Yankel and Molka Barenboim

This is a picture of my parents, Yankel and Molka Barenboim. The photo was taken in Kishinev in 1910. My father was born in a Moldovan village in the 1880s. He had one brother and seven sisters. Five sisters lived in Kishinev, and I knew them and their families. The family was very poor. He used to say that the children often went to bed hungry. Their mother was always concerned with feeding such a large family, she worked around the house unstintingly. Clothes were passed from the older kids to the younger ones. The biggest problem were shoes: in the summer everyone walked barefoot, and in the winter children often stayed in because they all had to share one pair of boots. My father and his brother attended cheder. In the winter they had to take turns, again, due to the shortage of footwear. The children learned how to make an imitation of a bast-shoe from the stem of a corn plant. Needless to say that these shoes didn't keep them warm, but it was possible to wrap ones feet in some rags first and then put on these pseudo-shoes. Neither my father nor his sisters wanted to spend their entire lives in poverty in a small Moldovan village. The children grew up and, one by one, they left for the capital of Moldova, Kishinev, in search of a better life. My father left, too. He had no education. He found a job as a construction worker and rented a small place to live. My mother was born in 1889 in a small village in Podolskaya Province.
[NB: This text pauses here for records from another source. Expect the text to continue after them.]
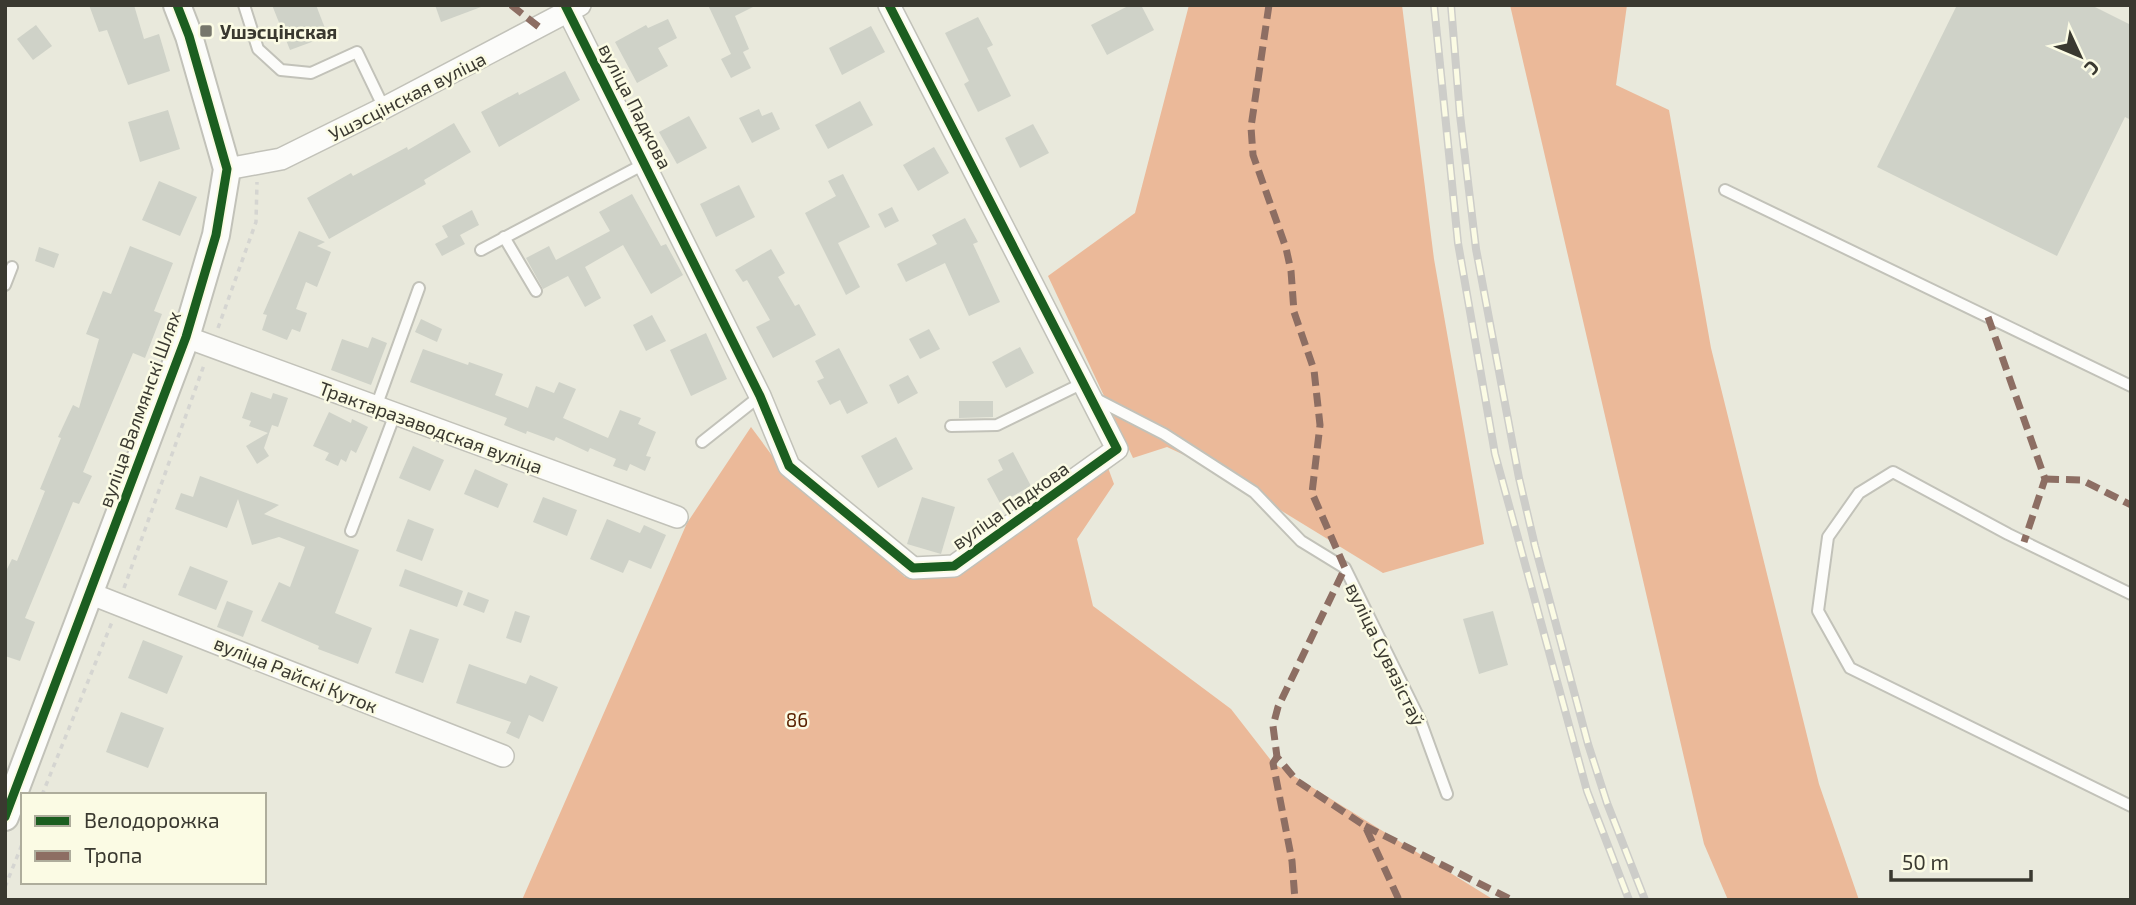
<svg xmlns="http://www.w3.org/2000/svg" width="2136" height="905" font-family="'Exo 2',sans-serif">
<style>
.forest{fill:#ebb999}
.building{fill:#cfd2c8}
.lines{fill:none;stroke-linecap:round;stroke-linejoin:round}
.service-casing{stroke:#c2c2b9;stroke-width:14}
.minor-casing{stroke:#c2c2b9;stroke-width:24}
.tertiary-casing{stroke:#c2c2b9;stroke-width:30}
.path{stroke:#d5d5d1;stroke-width:3.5;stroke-dasharray:5 5;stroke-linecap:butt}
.service{stroke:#fcfcfa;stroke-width:10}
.minor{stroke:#fcfcfa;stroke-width:21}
.tertiary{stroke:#fcfcfa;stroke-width:26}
.rail-casing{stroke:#cdcdc9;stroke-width:8}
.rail{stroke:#fbfbe4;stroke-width:5;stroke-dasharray:16;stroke-linecap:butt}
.quiet{stroke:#8d6e63;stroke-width:7;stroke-dasharray:14 7;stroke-linecap:butt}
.cycleway-casing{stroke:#fbfbe4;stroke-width:13}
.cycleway{stroke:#1b5e20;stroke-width:9}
.poi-dot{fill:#77776c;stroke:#fbfbe4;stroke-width:2.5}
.labels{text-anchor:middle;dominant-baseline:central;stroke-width:5;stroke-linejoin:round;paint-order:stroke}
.poi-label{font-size:19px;font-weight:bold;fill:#3a3930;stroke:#fbfbe4;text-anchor:start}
.street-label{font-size:19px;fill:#3a3930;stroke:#fbfbe4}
.park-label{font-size:19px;fill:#5a2200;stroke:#fbfbe4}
</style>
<rect width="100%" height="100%" fill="#e9e9dc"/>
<g class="forest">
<path d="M1189,5h213l32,254 50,285 -101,29 -173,-106 -43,-20 -34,11 -85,-182 87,-63z"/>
<path d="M1510,5h117l-11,80 53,25 42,238 108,436 40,116h-131l-24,-56z"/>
<path d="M751,427l34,46 120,104 51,-2 151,-110 7,19 -37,55 16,67 138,103 42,54 221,137h-972l165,-377z"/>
</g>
<g class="building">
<path d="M89,5h45l10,34 15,-5 11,37 -42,14 -21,-55 -8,2z"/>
<path d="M272,5h44l12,31 -38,14z"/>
<path d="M435,5h46v2l-40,15z"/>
<path d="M708,5h49l-22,11 14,33 -6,3 8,16 -20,10 -10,-19 10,-5z"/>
<path d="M1130,5h11l13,25 -47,25 -16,-30z"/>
<path d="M1957,5h134l40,20v95l-6,-3 -68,139 -180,-89z"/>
<path d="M978,17l15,28 -6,3 24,48 -33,16 -14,-28 5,-3 -24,-48z"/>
<path d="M668,19l9,19 -19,10 10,18 -31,17 -22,-41 31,-17 2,3z"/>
<path d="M36,25l16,21 -19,14 -16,-21z"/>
<path d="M871,26l14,26 -43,23 -13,-27z"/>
<path d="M565,71l15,29 -81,47 -18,-35 37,-20 1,3z"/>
<path d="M860,101l13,24 -45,24 -13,-24z"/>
<path d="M759,109l3,7 10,-4 8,17 -28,14 -13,-25z"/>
<path d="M168,110l12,39 -40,13 -12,-40z"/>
<path d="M689,116l18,32 -30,16 -18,-32z"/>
<path d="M454,123l17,29 -47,28 2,4 -97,55 -22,-41 44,-25 2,3 54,-29 1,3z"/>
<path d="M1033,124l16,29 -29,15 -15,-30z"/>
<path d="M934,147l15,26 -31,18 -15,-26z"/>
<path d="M843,174l27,53 -32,16 22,44 -14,8 -41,-82 31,-17 -8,-15z"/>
<path d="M159,181l38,16 -17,39 -38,-16z"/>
<path d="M739,185l16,32 -39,20 -16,-33z"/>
<path d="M632,194l29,52 5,-2 17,31 -32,19 -28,-49 -38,22 16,31 -16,9 -17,-31 -25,13 -17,-31 23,-12 7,14 54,-29 -11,-19z"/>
<path d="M892,207l7,14 -14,7 -7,-14z"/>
<path d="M472,210l7,15 -19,10 5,9 -23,12 -7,-12 13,-7 -6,-11z"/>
<path d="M965,218l13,24 -5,2 27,58 -31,14 -24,-53 -39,19 -9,-18 40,-20 -5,-9z"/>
<path d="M299,231l26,11 -8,4 14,6 -14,35 -11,-5 -10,27 11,4 -7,19 -8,-3 -5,11 -25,-10 5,-15 -4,-1z"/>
<path d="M130,246l43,17 -19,48 8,3 -17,44 -12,-5 -50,119 9,4 -13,28 -6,-2 -48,116 10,4 -15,39 -15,-5v-83l7,-14 5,2 28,-70 -5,-2 21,-51 -3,-1 15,-32 6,3 20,-69 -13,-5 17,-43 8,3z"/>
<path d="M39,247l20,7 -5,14 -19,-7z"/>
<path d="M771,249l14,24 -7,4 17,29 4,-2 17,31 -43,23 -17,-31 14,-7 -23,-40 -4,2 -8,-12z"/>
<path d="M652,315l14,26 -20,10 -13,-26z"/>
<path d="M421,319l21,10 -5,13 -22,-10z"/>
<path d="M929,329l11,20 -20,10 -11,-20z"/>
<path d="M706,333l21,46 -36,17 -21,-46z"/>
<path d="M372,337l15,6 -16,42 -40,-15 11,-31 26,9z"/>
<path d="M1020,347l14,26 -28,15 -14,-26z"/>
<path d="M839,348l29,55 -21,11 -7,-14 -10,5 -13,-24 7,-3 -9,-17z"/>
<path d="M423,349l45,16 1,-3 34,12 -8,21 33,13 8,-22 18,7 5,-11 17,7 -13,29 45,20 12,-28 21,8 -3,6 18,8 -10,24 5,1 -6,14 -15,-7 -3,7 -14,-5 3,-7 -26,-11 -2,4 -32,-15 -2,4 -27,-10 -1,3 -22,-9 3,-7 -97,-36z"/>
<path d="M908,375l10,18 -20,11 -9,-19z"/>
<path d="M251,392l20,7 2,-6 15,5 -10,29 -6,-2 -8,23 5,8 -12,8 -11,-18 22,-13 -19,-7 2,-5 -9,-3z"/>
<path d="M959,401h34v16l-34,1z"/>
<path d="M329,412l22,11 1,-4 16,8 -12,26 -5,-3 -5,12 -5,-3 -3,7 -13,-6 4,-7 -16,-7z"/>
<path d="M896,437l17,32 -35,19 -17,-32z"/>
<path d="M413,446l31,14 -14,31 -31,-13z"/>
<path d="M1013,452l18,34 -31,17 -13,-24 16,-9 -5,-10z"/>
<path d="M475,469l33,15 -10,24 -34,-14z"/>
<path d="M200,476l79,29 -15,9 95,36 -24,63 37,15 -14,36 -40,-15 1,-3 -58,-25 18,-39 11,5 15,-40 -26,-10 -27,8 -14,-46 -11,29 -52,-19 6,-16 12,4z"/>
<path d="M543,497l34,13 -10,26 -34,-14z"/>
<path d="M922,497l33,10 -14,47 -34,-10z"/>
<path d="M408,519l26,10 -12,32 -26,-10z"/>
<path d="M607,519l33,14 4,-8 22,10 -15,34 -22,-9 -6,13 -33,-14z"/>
<path d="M190,566l38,15 -12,29 -38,-15z"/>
<path d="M405,569l58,22 -6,16 -58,-21z"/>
<path d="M468,592l21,8 -5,13 -21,-8z"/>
<path d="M227,601l26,10 -10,26 -26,-10z"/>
<path d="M515,611l15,5 -9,27 -15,-5z"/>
<path d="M1493,611l15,54 -29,9 -16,-55z"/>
<path d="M410,629l29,10 -16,44 -28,-10z"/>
<path d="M143,640l40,16 -16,38 -39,-16z"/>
<path d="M469,664l57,20 4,-9 28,12 -15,35 -14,-7 -10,24 -13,-6 5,-11 -55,-19z"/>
<path d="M121,712l43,16 -16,40 -42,-16z"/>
</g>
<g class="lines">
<defs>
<g id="service">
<path d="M244,5l14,44 23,21 30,3 46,-21 27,56"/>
<path d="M1725,190l406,196"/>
<path d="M504,237l32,54"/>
<path d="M481,250l165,-87"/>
<path d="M5,285l7,-18"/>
<path d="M1096,399l68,35 90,58 47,49 44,27 75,152 27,74"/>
<path d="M376,407l43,-119"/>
<path d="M951,426l46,-1 86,-42"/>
<path d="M702,442l58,-46"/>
<path d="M351,531l44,-117"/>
<path d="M2131,594l-123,-60 -115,-62 -34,21 -31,44 -10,74 32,57 281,138"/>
</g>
<g id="minor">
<path d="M565,5l195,391 29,70 124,102 41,-2 163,-117 -228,-444"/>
<path d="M227,169l54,-10 103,-51 196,-103"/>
<path d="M186,337l491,180"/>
<path d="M89,593l414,163"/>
</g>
<path id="tertiary" d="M5,817l181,-480 30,-102 11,-66 -38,-133 -12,-31"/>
</defs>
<use href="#service" class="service-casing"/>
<use href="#minor" class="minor-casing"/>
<use href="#tertiary" class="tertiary-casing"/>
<g class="path">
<path d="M218,328l38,-106 1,-40"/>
<path d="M124,588l80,-223"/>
<path d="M42,795l70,-173"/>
<path d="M5,887l18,-45"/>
</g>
<use href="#service" class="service"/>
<use href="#minor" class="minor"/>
<use href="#tertiary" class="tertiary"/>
<defs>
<g id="rail">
<path d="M1434,5l24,238 37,211 92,337 42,109"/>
<path d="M1451,5l9,110 16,134 43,229 16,68 53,198 19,59 38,97"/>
</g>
</defs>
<use href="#rail" class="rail-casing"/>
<use href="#rail" class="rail"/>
<g class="quiet">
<path d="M511,5l28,22"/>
<path d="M1269,5l-18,122 2,28 33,93 5,23 3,41 20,58 6,55 -8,68 33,75 -67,139 -5,19 4,31 20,24 68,45 34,74"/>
<path d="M1988,317l57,162 -21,63"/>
<path d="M2045,479l37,1 49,25"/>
<path d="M1277,757l-4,6 19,98 3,39"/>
<path d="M1365,826l147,74"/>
</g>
<defs>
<g id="cycleway">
<path d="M565,5l195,391 29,70 124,102 41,-2 163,-117 -228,-444"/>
<path d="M5,817l181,-480 30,-102 11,-66 -38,-133 -12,-31"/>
</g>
</defs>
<use href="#cycleway" class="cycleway-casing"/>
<use href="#cycleway" class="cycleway"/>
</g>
<rect class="poi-dot" x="199" y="24" width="14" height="14" rx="3.5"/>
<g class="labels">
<g class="poi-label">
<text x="220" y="31">Ушэсцінская</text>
</g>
<g class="street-label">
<text transform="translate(407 96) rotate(-27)">Ушэсцінская вуліца</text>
<text transform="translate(636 106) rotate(63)">вуліца Падкова</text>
<text transform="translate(139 409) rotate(-70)">вуліца Валмянскі Шлях</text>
<text transform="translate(431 427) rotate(20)">Трактаразаводская вуліца</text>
<text transform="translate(1010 505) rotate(-35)">вуліца Падкова</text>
<text transform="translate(1386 654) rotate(64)">вуліца Сувязістаў</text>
<text transform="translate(296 674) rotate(22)">вуліца Райскі Куток</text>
</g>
<g class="park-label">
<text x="797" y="719">86</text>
</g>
</g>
<rect width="2136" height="905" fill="none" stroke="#3a3930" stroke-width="14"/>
<rect x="21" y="793" width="245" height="91" fill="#fbfbe4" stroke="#aead9c" stroke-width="2"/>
<rect x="35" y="816" width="35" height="10" fill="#1b5e20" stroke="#aead9c" stroke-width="2"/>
<text x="84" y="828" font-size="21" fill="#3a3930">Велодорожка</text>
<rect x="35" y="851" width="35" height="10" fill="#8d6e63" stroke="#aead9c" stroke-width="2"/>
<text x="84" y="863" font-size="21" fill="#3a3930">Тропа</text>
<g transform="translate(2080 56) rotate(134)" stroke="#fbfbe4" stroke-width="5" paint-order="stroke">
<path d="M0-5L12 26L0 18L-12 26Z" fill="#3a3930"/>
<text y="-10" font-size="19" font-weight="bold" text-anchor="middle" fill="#3a3930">С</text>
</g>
<path d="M1891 870v10h140v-10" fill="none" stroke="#3a3930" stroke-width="3.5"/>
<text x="1902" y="870" font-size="21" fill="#3a3930" stroke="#fbfbe4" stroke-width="5" paint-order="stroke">50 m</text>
</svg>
That part of Ukraine borders with Moldova. Her Romanian was poor, and she preferred to speak Russian. I don't know how my parents met because they never talked about it. They got married in Kishinev in 1909. They had a traditional Jewish wedding with a chuppah. My parents were religious, just as their parents were. My parents rented their first apartment. I remember that apartment. Our family lived there until 1932. There was a large courtyard with a flowerbed in the middle. There were a few separate small houses in the courtyard. They all belonged to a single owner, a middle-aged Jew, who rented them out. Each house had two rooms, a kitchen and a vestibule. There was no bathtub and no toilet. We had no running water. Water was brought in from a well and stored in a large barrel, which stood in the kitchen. We bathed in the kitchen, in a large galvanized trough. The water was heated in a samovar and poured into the trough. The toilet was in the yard.